PROVIDED ENTRIES:
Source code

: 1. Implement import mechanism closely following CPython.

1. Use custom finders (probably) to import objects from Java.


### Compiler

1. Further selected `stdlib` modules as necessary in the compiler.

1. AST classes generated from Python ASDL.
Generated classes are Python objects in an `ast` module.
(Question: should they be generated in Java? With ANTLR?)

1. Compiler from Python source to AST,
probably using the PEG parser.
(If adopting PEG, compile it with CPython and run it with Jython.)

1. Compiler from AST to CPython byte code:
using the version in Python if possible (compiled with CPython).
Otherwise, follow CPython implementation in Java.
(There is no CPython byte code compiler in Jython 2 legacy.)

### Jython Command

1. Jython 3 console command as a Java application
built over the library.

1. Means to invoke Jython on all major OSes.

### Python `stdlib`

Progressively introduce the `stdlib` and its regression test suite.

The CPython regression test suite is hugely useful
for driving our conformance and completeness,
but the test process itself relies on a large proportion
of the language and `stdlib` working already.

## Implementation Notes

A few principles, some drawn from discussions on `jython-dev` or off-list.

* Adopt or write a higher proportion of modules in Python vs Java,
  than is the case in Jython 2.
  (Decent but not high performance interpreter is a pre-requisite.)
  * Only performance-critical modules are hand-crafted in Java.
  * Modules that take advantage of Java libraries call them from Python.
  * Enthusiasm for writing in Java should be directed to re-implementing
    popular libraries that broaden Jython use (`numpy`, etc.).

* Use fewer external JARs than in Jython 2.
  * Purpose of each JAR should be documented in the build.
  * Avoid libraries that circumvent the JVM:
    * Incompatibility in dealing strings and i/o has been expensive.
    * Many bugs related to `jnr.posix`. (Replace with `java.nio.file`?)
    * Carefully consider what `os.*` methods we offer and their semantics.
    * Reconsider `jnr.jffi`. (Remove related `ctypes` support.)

ACTIVITY: Scan the material above. Extract every line in which the word "that" occurs.

SOLUTION:
  * Modules that take advantage of Java libraries call them from Python.
    popular libraries that broaden Jython use (`numpy`, etc.).
  * Avoid libraries that circumvent the JVM:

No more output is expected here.